---- Input data
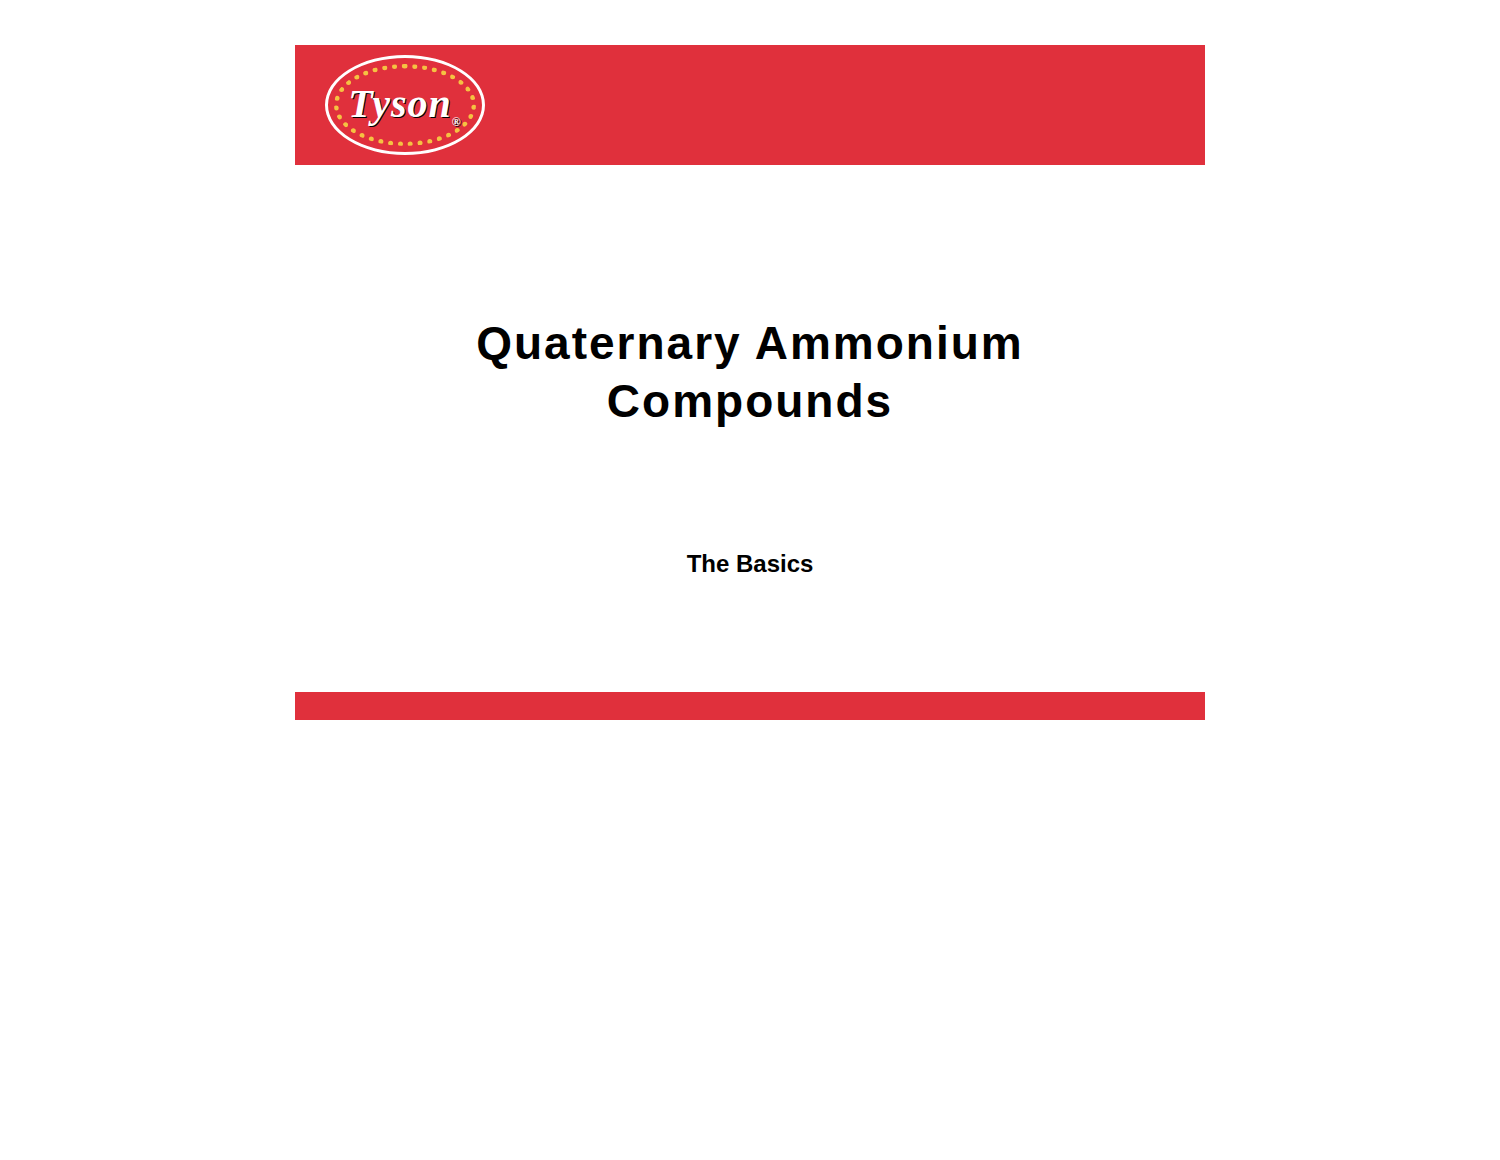Tyson®
Quaternary Ammonium Compounds
The Basics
--------
What the exercise asks — Every line above goes into the copy unchanged; the pictures do not.

Completed exercise —
Tyson®
Quaternary Ammonium Compounds
The Basics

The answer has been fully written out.